The Lord Chancellor has a duty under the Legal Aid, Sentencing and Punishment of Offenders Act 2012 (LASPO) to secure that legal aid is available in certain circumstances. R (on the application of Ben Hoare Bell Solicitors and others) v Lord Chancellor  EWHC 523 (Admin) concerned the Civil Legal Aid (Remuneration) Regulations 2013, which provide arrangements for the payment of those providing legal services under the legal aid scheme. The challenge was brought on the basis that regulation 5A, which provided that lawyers would only be paid for legally aided judicial review claims where permission was obtained, was unlawful. Claims for judicial review require permission from the court: claimants must show that their claim is “arguable” before it can proceed to a full hearing to determine the case.
The court rejected the claimants’ arguments that this regulation went beyond the Lord Chancellor’s powers in enacting such a regulation, and that it would have a chilling effect on the provision of legal aid (particularly difficult to show given the short three month time limit for bringing a claim and therefore gathering evidence). However, it found that the regulation was inconsistent with the statutory purpose of the legal aid scheme, and thus unlawful.

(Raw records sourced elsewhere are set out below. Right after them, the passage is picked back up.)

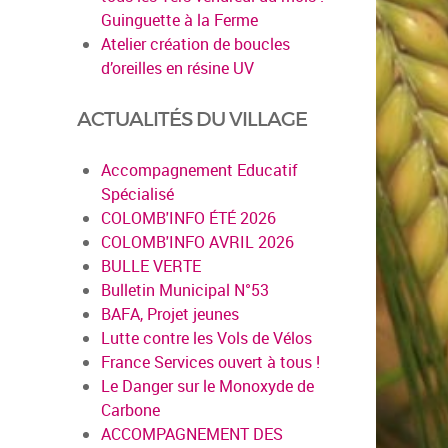
Guinguette à la Ferme
Atelier création de boucles
d’oreilles en résine UV
ACTUALITÉS DU VILLAGE
Accompagnement Educatif
Spécialisé
COLOMB'INFO ÉTÉ 2026
COLOMB'INFO AVRIL 2026
BULLE VERTE
Bulletin Municipal N°53
BAFA, Projet jeunes
Lutte contre les Vols de Vélos
France Services ouvert à tous !
Le Danger sur le Monoxyde de
Carbone
ACCOMPAGNEMENT DES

The purpose of the regulation was said to be to incentivise lawyers to rigorously assess the prospects of the claim (legal aid only being available where the prospects of success are 50% or above). Although in some situations the regulation may be consistent with the purpose of the statutory scheme, the reality is that there are a number of situations where the risks involved in assessing the prospects of success are out of the control of the provider: for example, where the defendant withdraws their decision (so the claim becomes academic, and no permission is given), and where the court adjourns the permission decision to an oral hearing or considers permission at the same time as the substantive hearing (a “rolled-up” hearing). In the latter two situations, substantially more costs would be incurred than originally foreseen. In all three of the situations, there is no rational connection between the incentive to assess the merits accurately, and the consequence of the lawyer not being paid.

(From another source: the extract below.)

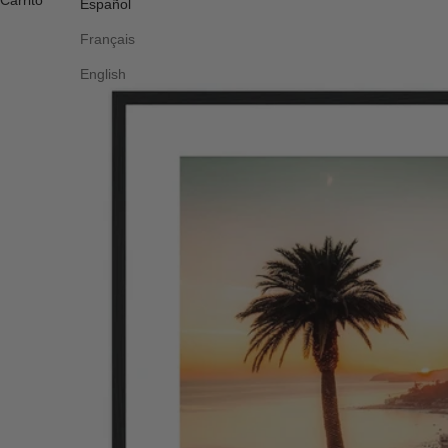
Carrito
Español
Français
English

The fact that discretionary payment was available in certain limited circumstances did not save the regulation from being unlawful.

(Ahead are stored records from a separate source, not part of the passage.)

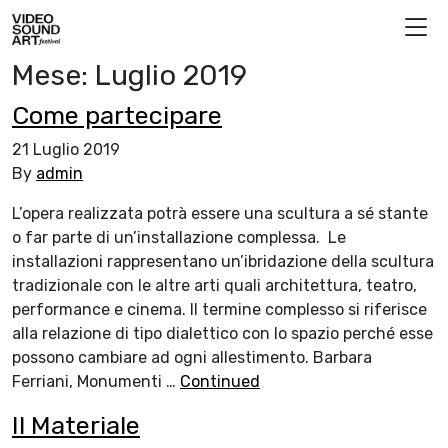
Vai al contenuto
Video Sound Art
Mese:
Luglio 2019
Come partecipare
21 Luglio 2019
By
admin
L’opera realizzata potrà essere una scultura a sé stante
o far parte di un’installazione complessa. Le
installazioni rappresentano un’ibridazione della scultura
tradizionale con le altre arti quali architettura, teatro,
performance e cinema. Il termine complesso si riferisce
alla relazione di tipo dialettico con lo spazio perché esse
possono cambiare ad ogni allestimento. Barbara
Ferriani, Monumenti …
Continued
Il Materiale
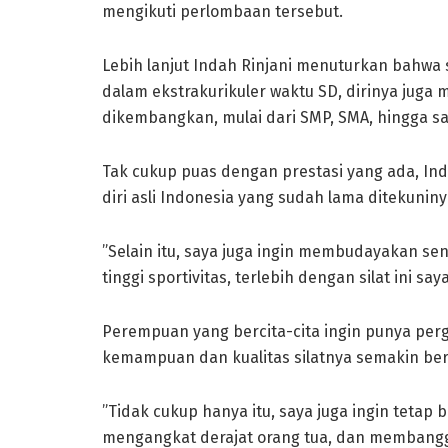
mengikuti perlombaan tersebut.
Lebih lanjut Indah Rinjani menuturkan bahwa s
dalam ekstrakurikuler waktu SD, dirinya juga
dikembangkan, mulai dari SMP, SMA, hingga saa
Tak cukup puas dengan prestasi yang ada, In
diri asli Indonesia yang sudah lama ditekuninya
”Selain itu, saya juga ingin membudayakan sen
tinggi sportivitas, terlebih dengan silat ini
Perempuan yang bercita-cita ingin punya perg
kemampuan dan kualitas silatnya semakin b
”Tidak cukup hanya itu, saya juga ingin tetap b
mengangkat derajat orang tua, dan membang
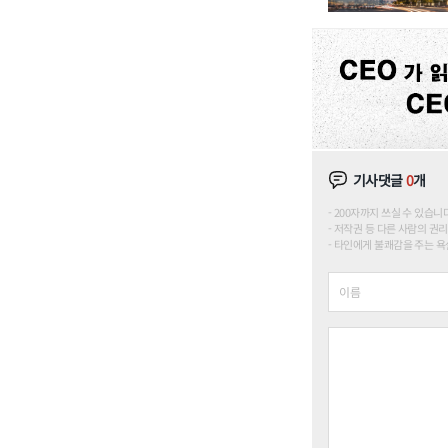
기사댓글
0
개
200자까지 쓰실 수 있습니다. (
저작권 등 다른 사람의 권리
타인에게 불쾌감을 주는 욕설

The judgment is an important victory for access to justice in that the availability for legal aid in judicial review cases will not be restricted further, and lawyers working on such cases will continue to be paid for their work. It also demonstrates how judicial review can be used as a useful tool for charities in protecting the interests of their service users. However, the case must be viewed in the wider context of the cuts to legal aid generally, and the government’s fundamental reforms of judicial review in the Criminal Justice and Courts Act 2015.